L’Europe et l’Atlantique
VOICI quelques semaines, un projet fut soumis au Conseil de l’Europe, tendant à confier à cet organisme, et à lui seul, toutes les activités culturelles extra-nationales des pays membres. Lorsqu’on tient compte des raisons non avouées de ce projet, on peut se demander pourquoi certains souhaitent interdire à l’OTAN (car c’est elle qui est visée) toute activité culturelle, et de proche en proche à la réduire à une alliance strictement militaire, donc à lui fermer l’accès des domaines non militaires, c’est-à-dire à considérer comme une simple clause de style l’article 2 (pourtant fondamental) du Traité de Washington. Plus récemment l’annonce de consultations périodiques entre les ministres des Affaires étrangères des « Six » a été interprétée et présentée par certains milieux comme le signe que l’Europe allait se constituer en entité distincte, et ne serait plus unie aux membres non européens de l’OTAN que par des liens assez lâches. Début décembre la session de l’U.E.O. a donné l’occasion à quelques commentateurs d’annoncer une revitalisation de cet organisme — et les déclarations de M. John Profumo, adjoint de M. Selwyn Lloyd, ont peut-être marqué un moment important, sinon quant aux faits, du moins quant aux principes, dans l’histoire des relations entre la Grande-Bretagne et l’Europe.
Ce n’est pas la première fois que les bases et les objectifs non militaires de l’OTAN sont, sinon méconnus, du moins niés. Ce n’est pas la première fois non plus que l’unification de l’Europe est considérée comme une fin en soi. Quant aux rapports entre la Grande-Bretagne et l’Europe, ils appartiennent toujours à la géographie — et Michelet les a bien définis lorsqu’il a dit : « l’Angleterre est un bateau ancré dans les eaux européennes ». La mise en route d’une Europe fonctionnelle (la C.E.C.A., le Marché Commun, l’Euratom), les perspectives institutionnelles qui restent ouvertes en dépit des principes anti-intégrationnistes de la diplomatie française, la création d’une zone de libre-échange, ont introduit des données nouvelles dans les problèmes. Mais ceux-ci demeurent, et doivent être étudiés. On pourrait se demander s’il s’agit d’une certaine conception des rapports entre l’Europe et l’Amérique du Nord, d’une défiance à l’égard de nos alliés américains, de l’aspiration à un isolationnisme ou à un neutralisme européen, etc… Ces questions se rejoignent toutes pour justifier l’examen d’un problème extrêmement important, à savoir la place de l’Europe dans l’OTAN, c’est-à-dire les rapports entre les solidarités « régionales » européennes et les solidarités « globales » atlantiques.
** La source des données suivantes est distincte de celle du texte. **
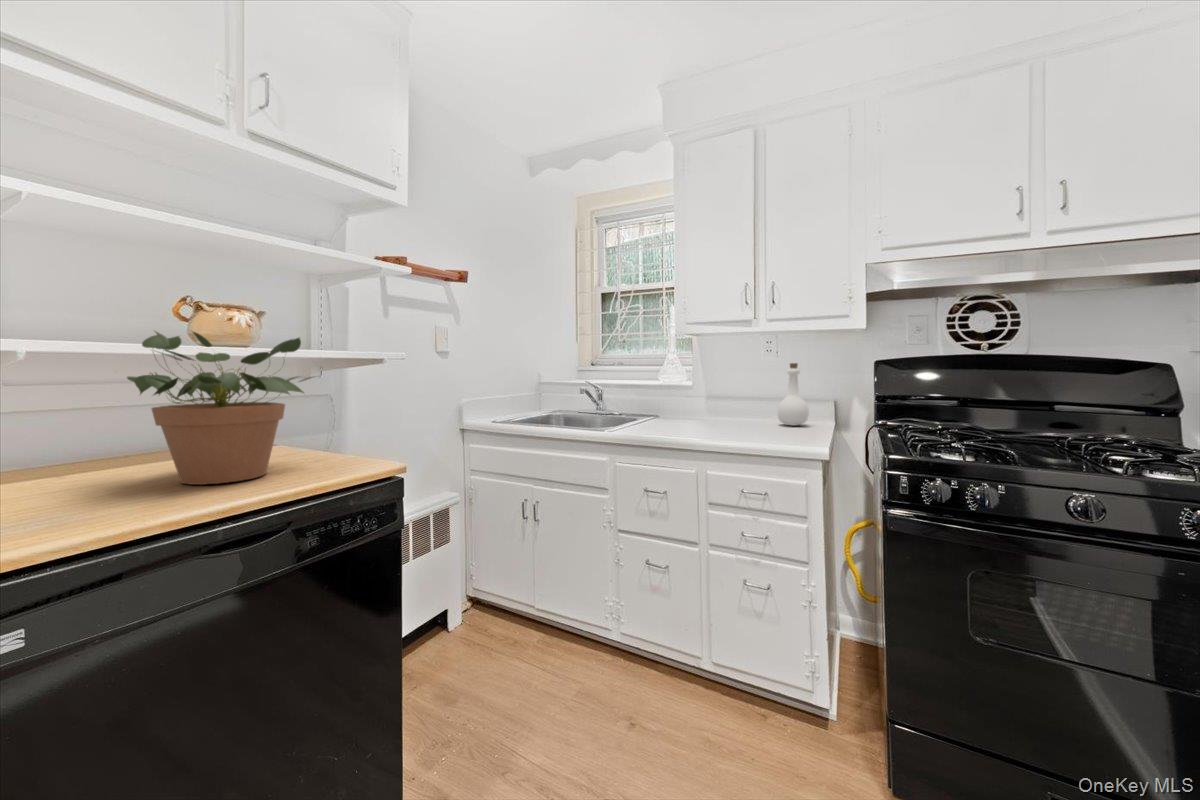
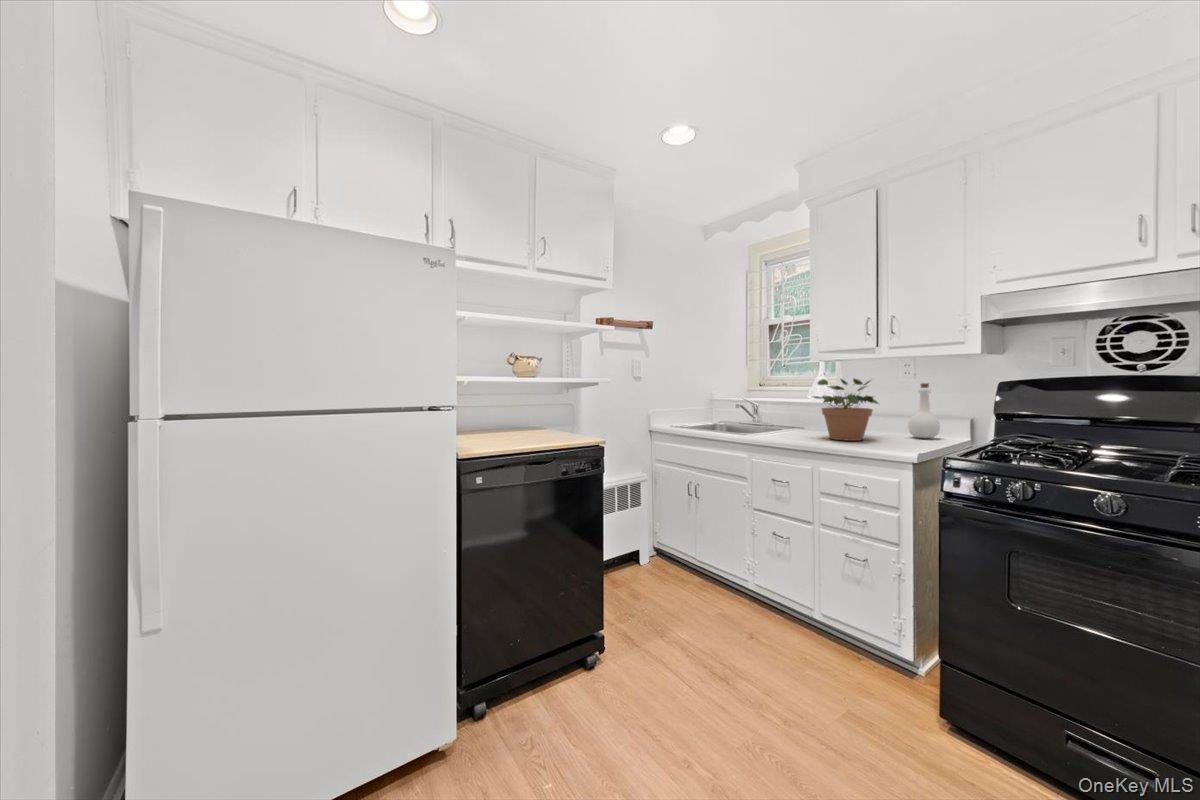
potted plant: present [127,331,313,485] -> present [813,379,878,441]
Au lendemain de la seconde guerre mondiale (exactement depuis la jonction sur l’Elbe des armées américaines et russes) l’Europe était un no man’s land que convoitait chacun des deux Grands. Leurs raisons étaient différentes : l’U.R.S.S. entendait le conquérir, les États-Unis rejetaient l’idée même de cette conquête. Il était évident que l’échelle de la puissance venait de se modifier, qu’une nation « grande » dans le cadre européen pouvait n’être que « petite » dans le cadre mondial, parce que la force militaire se trouvait monopolisée par les États-Unis et l’Union Soviétique. La structure des relations internationales venait de se modifier fondamentalement : d’une part le progrès des techniques et l’établissement d’une solidarité politico-militaire pour chaque unité territoriale aboutissaient à une unification du champ diplomatique, d’autre part la puissance se trouvait concentrée entre deux États situés à la périphérie de la civilisation occidentale, cependant que les équilibres partiels hérités du xixe siècle étaient détruits, et que l’opposition U.S.A.-U.R.S.S. donnait naissance à une diplomatie totale, au sens philosophique du mot totalité. Il devenait dès lors inévitable que les pays situés entre les deux Grands fissent figure de territoires contestés, risquassent de glisser dans un camp ou dans l’autre, ce qui eût modifié l’équilibre mondial. Les deux Grands ne se heurtaient pas directement : si les États-Unis, par exemple, ne songeaient pas à annexer l’Allemagne, ils exigeaient que celle-ci ne fût pas annexée par l’U.R.S.S. Le monde n’avait pas retrouvé la paix, il n’avait pas pour autant sombré à nouveau dans la guerre : il s’était installé dans une absence de paix qui n’était pas la guerre, et la guerre apparaissait aussi improbable que la paix s’avérait impossible.